348pp., illus., paperback, Duke University Press, Durham, 2011
ISBN: 9780822349143
The biography of South African jazz vocalist and composer Sathima Bea Benjamin.
Sathima Bea Benjamin was born in Cape Town in the 1930s. In 1962 she and Dollar Brand (Abdullah Ibrahim) left South Africa together for Europe, where they met and recorded with Duke Ellington. They moved between Europe, the USA and South Africa until 1977, when they moved to New York City and declared their support for the ANC. In New York, Benjamin established her own record company and recorded her music independently from Ibrahim.
“Muller's biography-plus, of and with Sathima Bea Benjamin, is welcome for many reasons; first and foremost because it spotlights a brilliant architect of song who is far less well known than she should be. But Muller goes further. She challenges still dominant androcentric and Amerocentric jazz discourses, offering alternative frameworks that allow us to consider the dynamics of race, class and gender within whose maelstrom Benjamin shaped her sound.” Gwen Ansell, Mail & Guardian
“The story of this magnificent South African artist is, by itself, worth the price of admission. To this, Muller adds a rich (and largely unexplored) archive of jazz history and a host of useful theoretical tools, which, presented with stylistic grace and a spirit of ethnographic empathy, will likely make Musical Echoes a landmark in contemporary music scholarship and the contemporary Black Atlantic.” Ryan Thomas Skinner, Research in African Literatures
Carol Ann Muller is Professor of Music at the University of Pennsylvania.
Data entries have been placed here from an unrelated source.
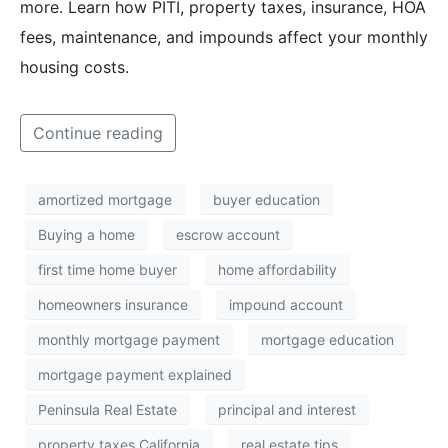
more. Learn how PITI, property taxes, insurance, HOA
fees, maintenance, and impounds affect your monthly
housing costs.
Continue reading
amortized mortgage
buyer education
Buying a home
escrow account
first time home buyer
home affordability
homeowners insurance
impound account
monthly mortgage payment
mortgage education
mortgage payment explained
Peninsula Real Estate
principal and interest
property taxes California
real estate tips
She is the author of Focus: Music of South Africa and South African Music: A century of traditions in transformation.
Sathima Bea Benjamin was the founder of Ekapa Records and a Grammy-nominated musician who released a dozen recordings, including Dedications, Cape Town Love, and Musical Echoes. In 2004, South Africa’s president, Thabo Mbeki, honoured her with the Order of Ikhamanga Silver Award in recognition of her musical artistry and anti-apartheid activism.